The Slow-Cooked Sentence

One man’s origin story

Rachael Conlin Levy

In a week when we crossed mountain and river, when we retraced roads mapped in youth, and scraped away layers of time and space to expose the bedrock of childhood, I returned to clay and sand, where gnarled olive tree and nervous quail share space with a small trailer long called home.

As eye noted the weakened strength in sun and father traveling parallel paths across winter sky and sleeping earth, I considered our shared origin, the raw material for father, sun and self, born in a moment when something tiny, dense and hot exploded. Out of nothing came something, a beginning.

With a bang the universe expanded at incomprehensible speed. As energy and matter spread, it cooled and separated. With the help of gravity, molecular matter clumped together to form hydrogen, the first atom, a simple, volatile element that released water when burned and earned it its name, water-former.

Ancient water shaped my father’s land, filled the valley and stretched across almost nine thousand square miles of Nevada. Fed by four powerful rivers, the lake with its strong currents carved cave and ridge, moved silt and stone into massive sandspits and dikes. Tens of thousands of years passed and the Earth warmed. Lake Lahontan receded, exposing mountain peak and desert floor.

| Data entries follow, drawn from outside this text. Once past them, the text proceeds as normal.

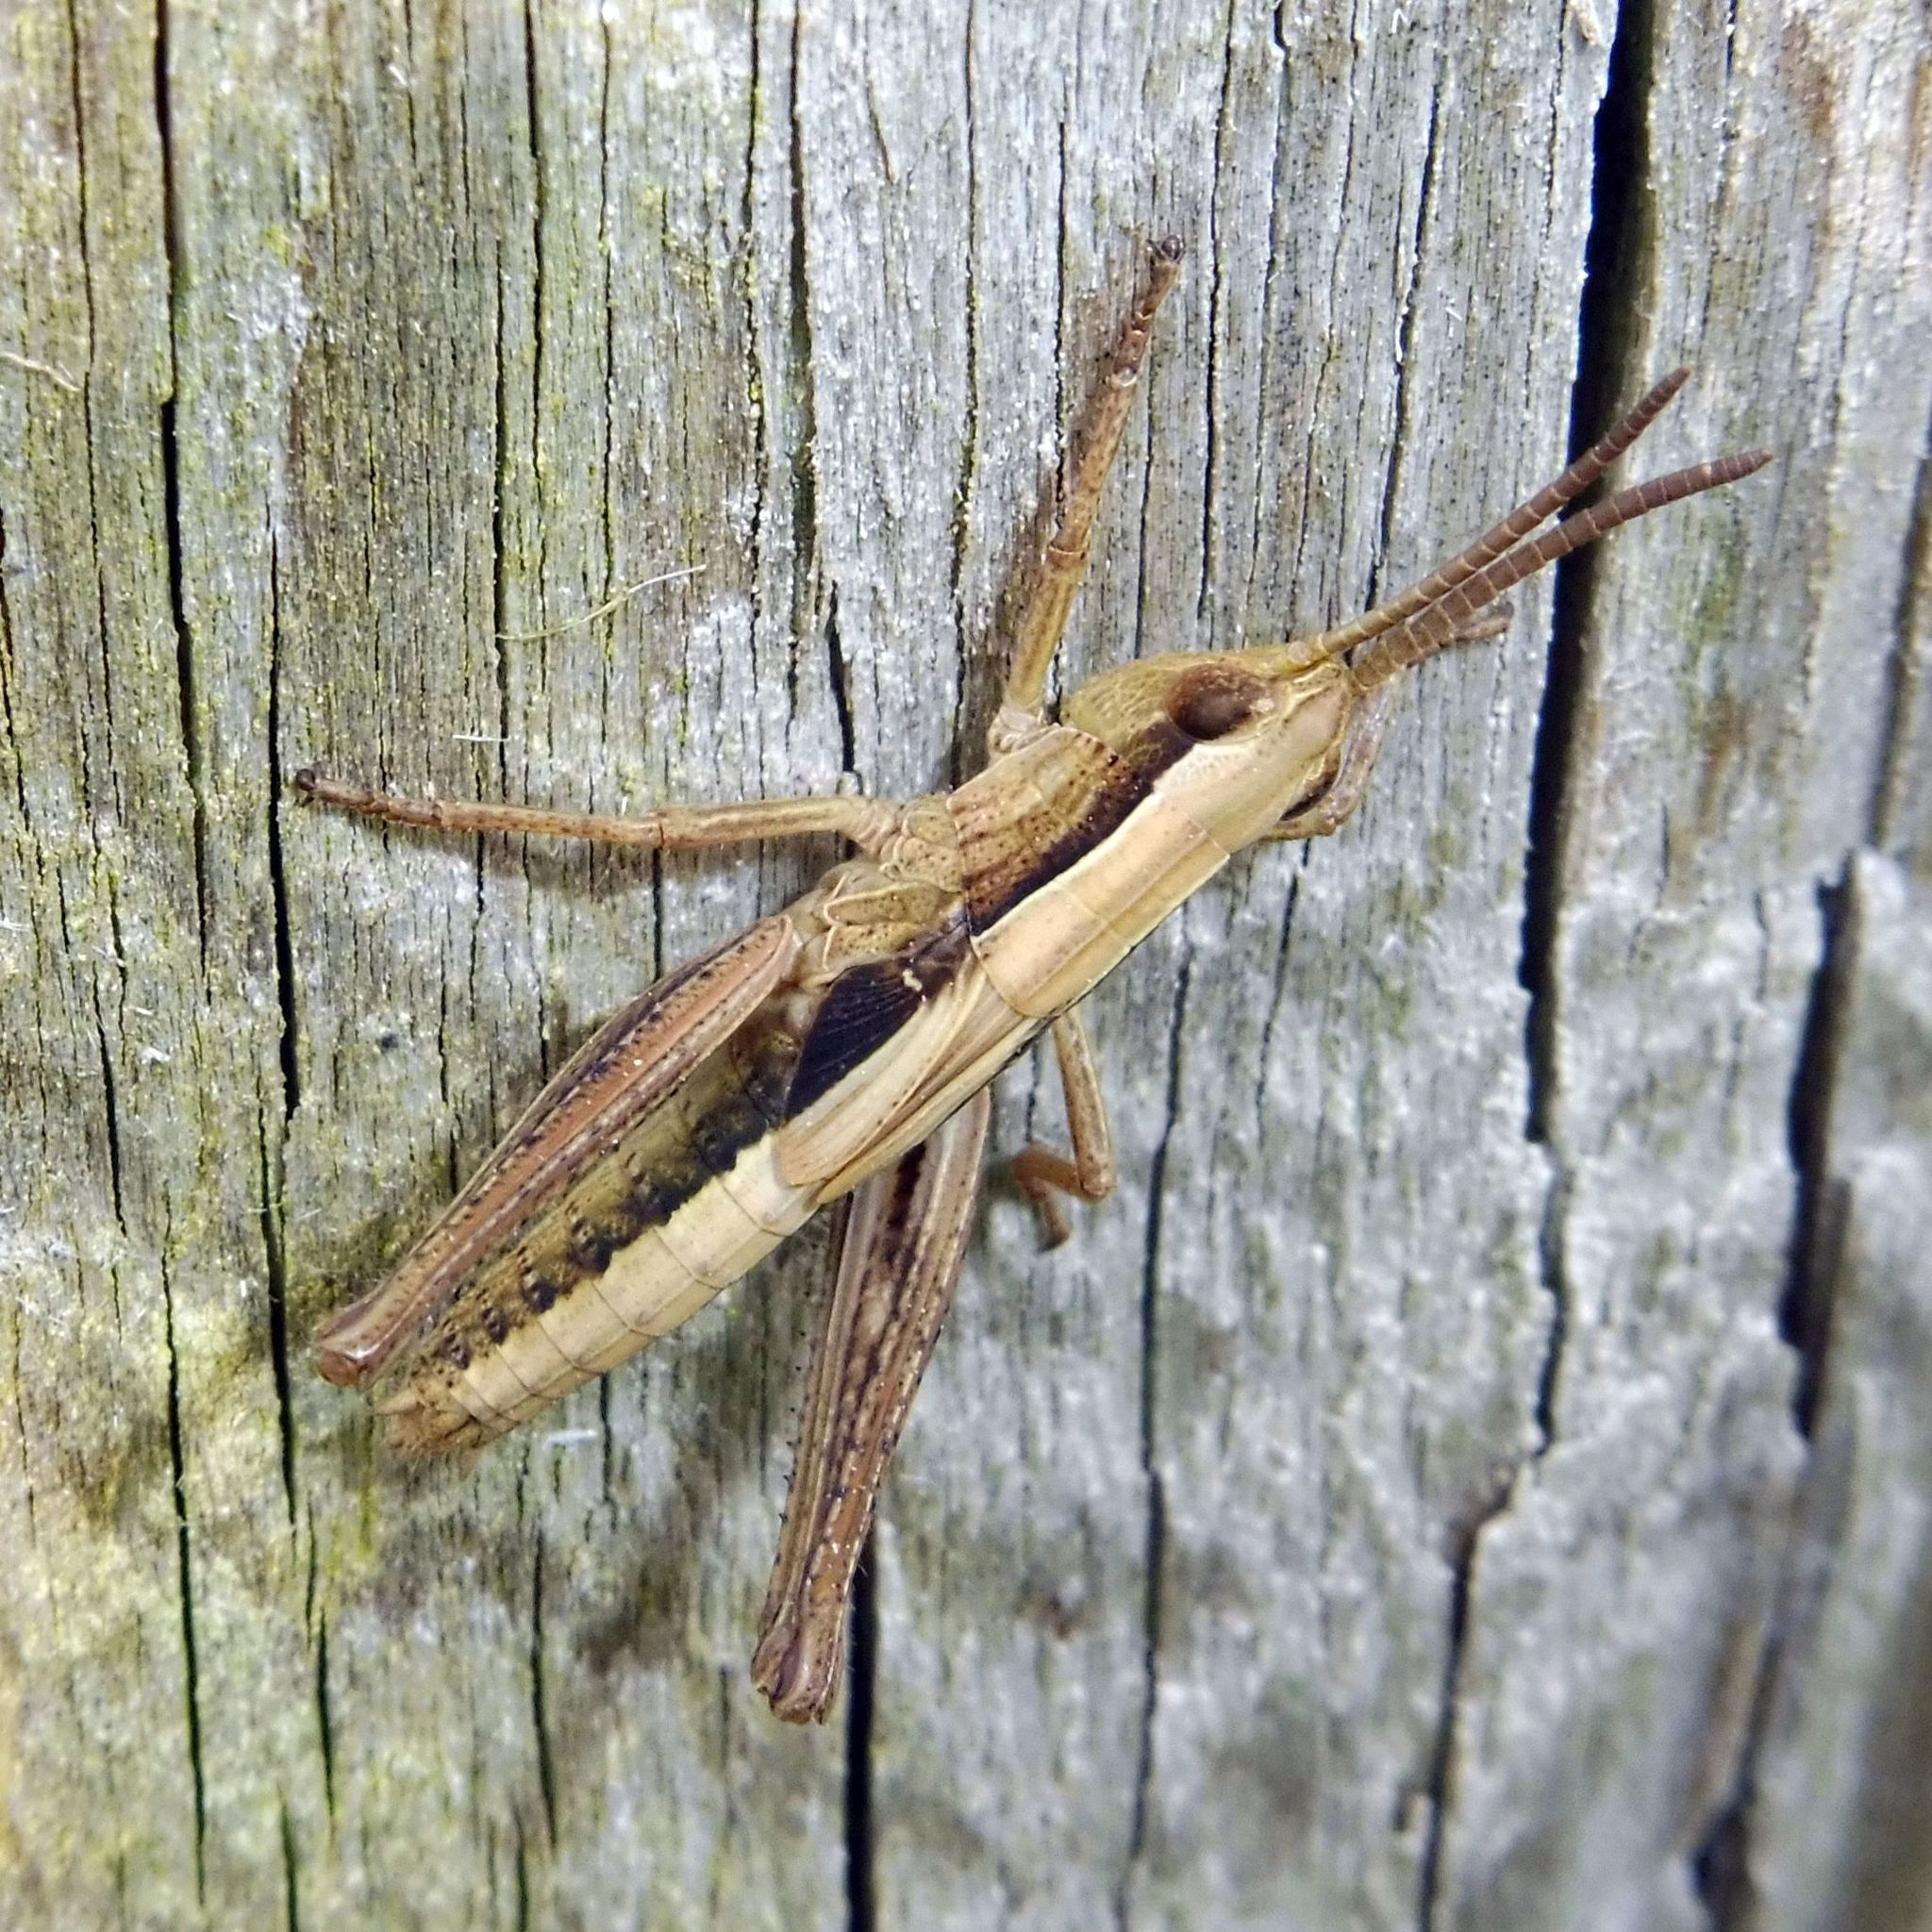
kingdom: Animalia
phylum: Arthropoda
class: Insecta
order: Orthoptera
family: Acrididae
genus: Chorthippus
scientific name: Chorthippus albomarginatus
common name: Lesser marsh grasshopper
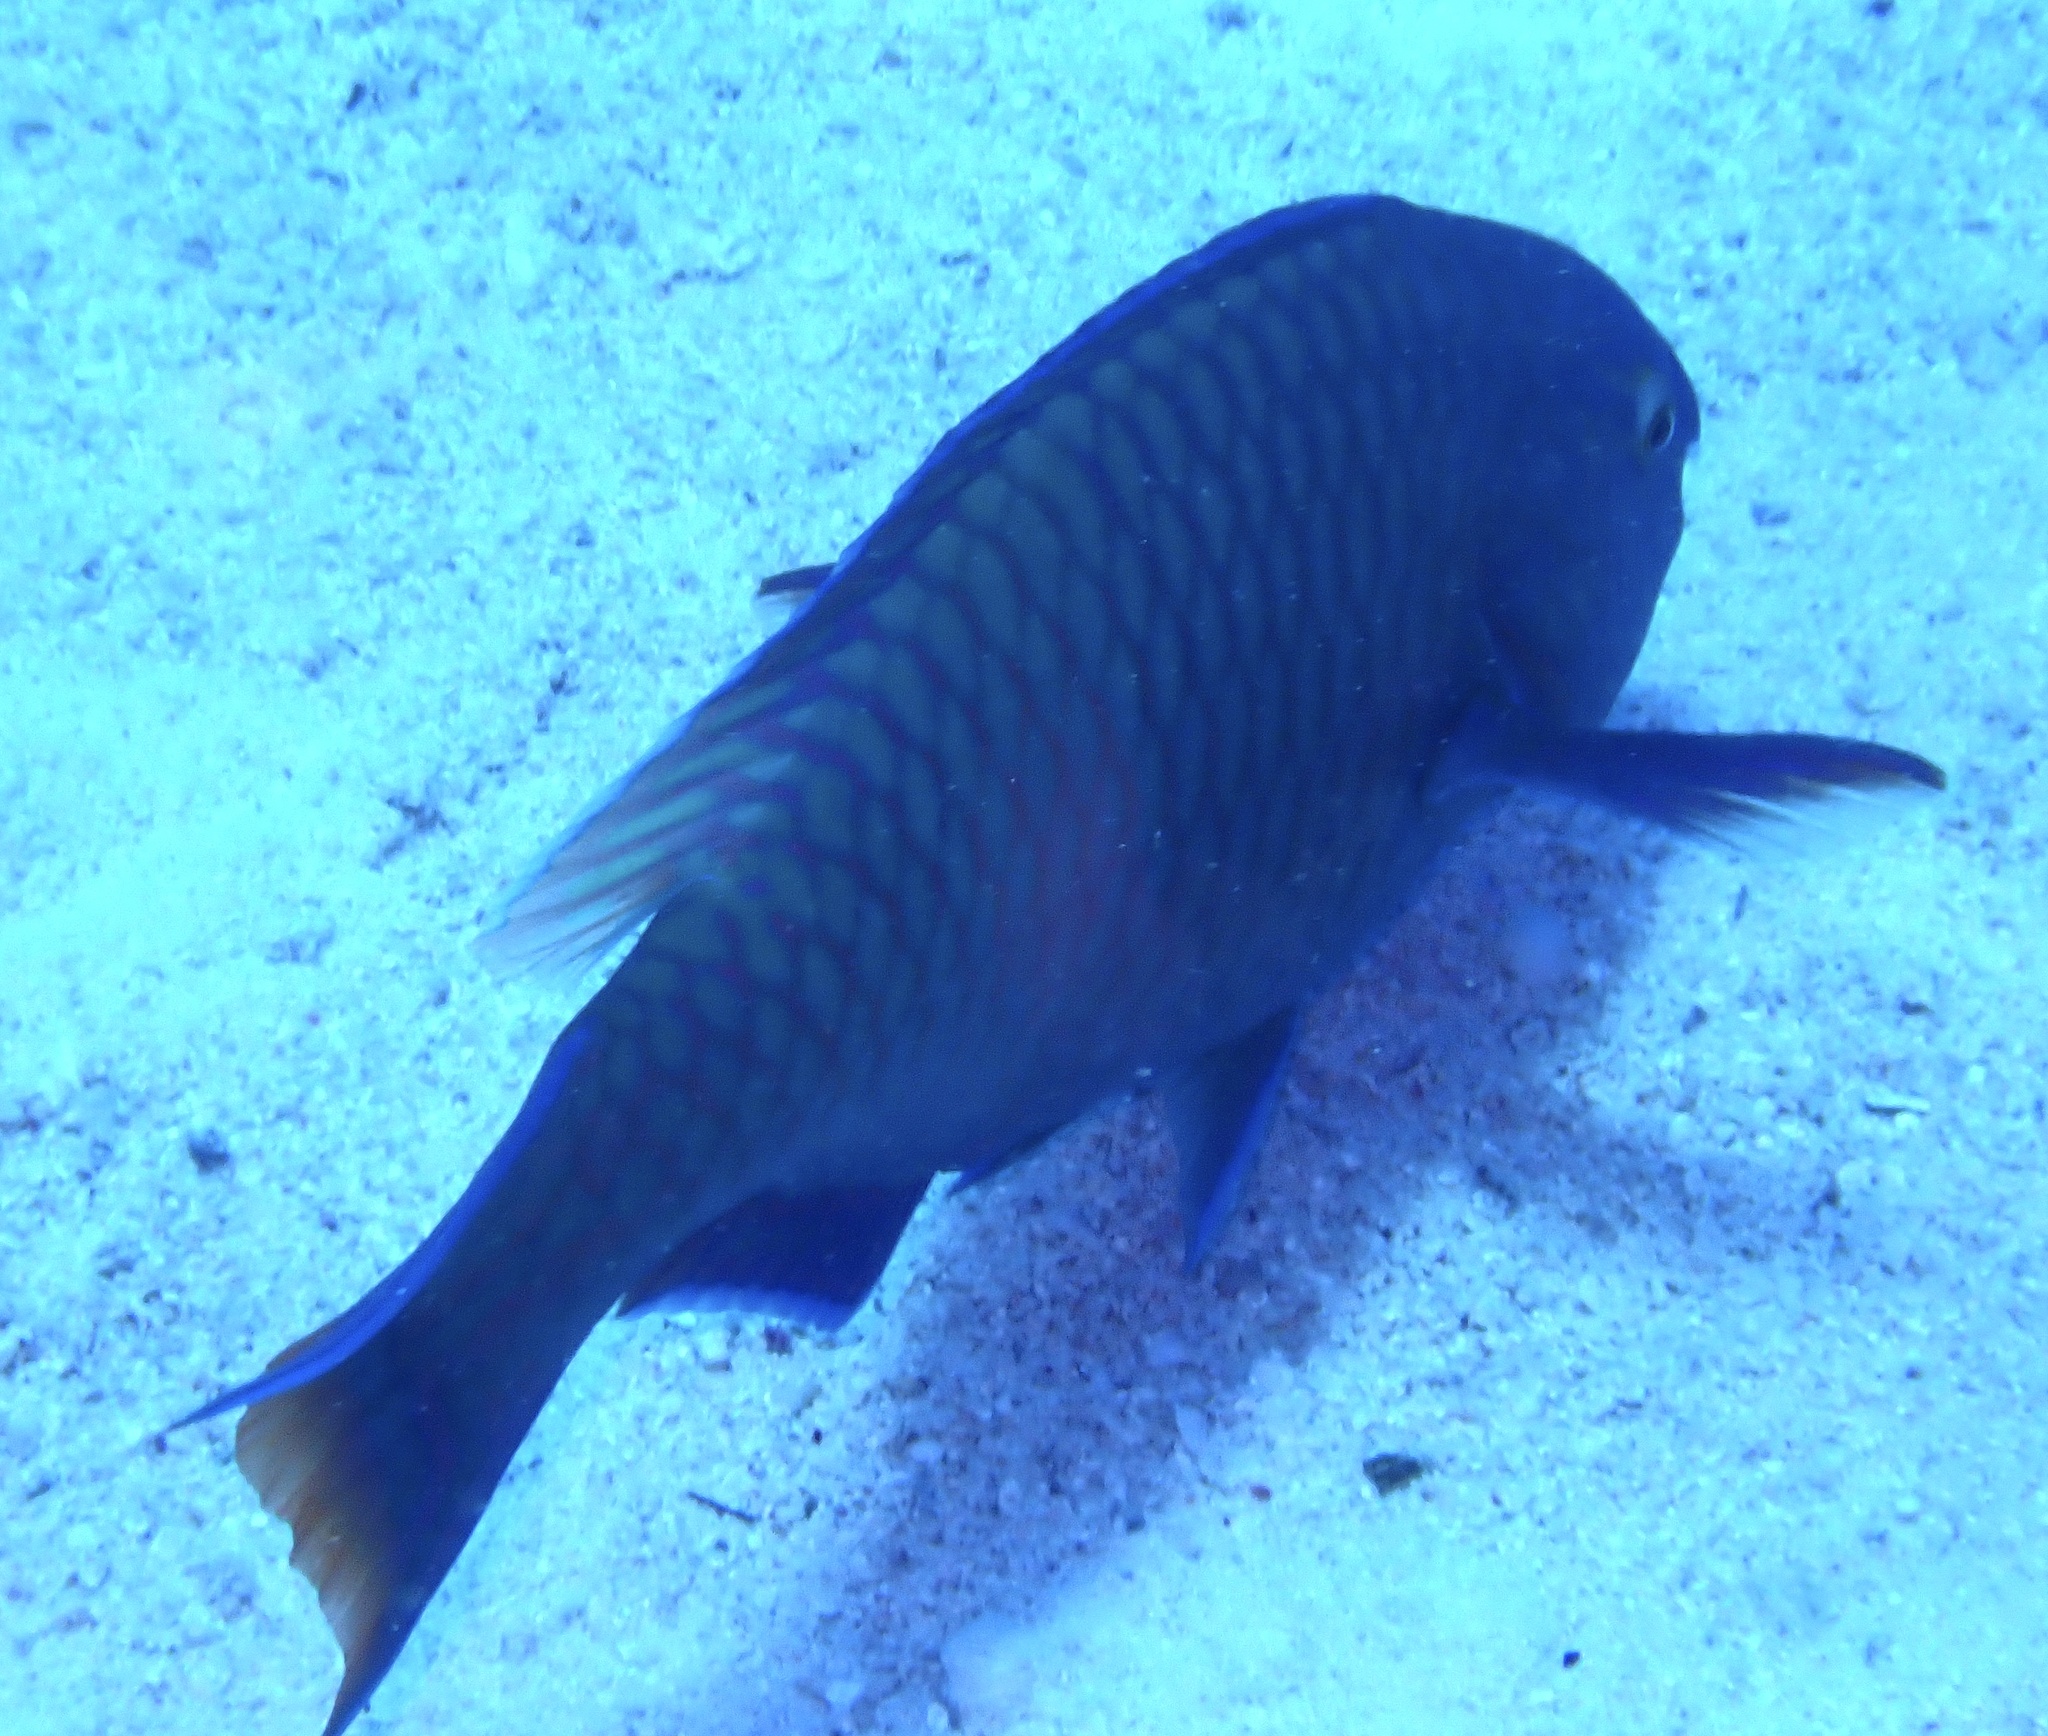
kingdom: Animalia
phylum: Chordata
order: Perciformes
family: Scaridae
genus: Scarus
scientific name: Scarus fuscopurpureus
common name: Purple-brown parrotfish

On this prehistoric lake bed my father made our family home. He cleared sagebrush, rice grass and rabbitbrush to make space for a single-wide trailer. From the disturbed sand sprang tumbleweed and cheatgrass that he flattened into a path worn from house to well. Time passed. Hand pump gave way to a windmill that drew water into a tank perched atop a tower. The structure became a landmark in the community, a point of reference to newcomers unfamiliar with the map of dirt roads. With more water, young saplings that had suffered drought, vole and rabbit, grew in the baked land. The toughest survived to shade my father, bent with age and weakened by illness, as he worked.

In a season when wanderers returned to ancestral homes, when parents and children gave thanks and feasted, my own large family, now numbering twenty-five, gathered to prune olive and locust, to repair clothesline and clean chicken coop, to empty shed and haul wood.

Thirty-eight years of human impact on five acres is measured in the height of a tree, an addition of quail, a bin of rubbish, a mountain of slash, the passage of a day. As I put away chainsaw and rake, quail sought shelter in the conifers, and setting sun pinked the sky.

In a time when humans comprehend the fragility of our shared future, as species die and we cast about for fixes, I hear my father wants to live out his days among the trees he devoted his life to nurturing, that he wants to break ancient clay and lay his body upon on the sea’s floor so he might be reunited with the universal elements and his beloved and abused home.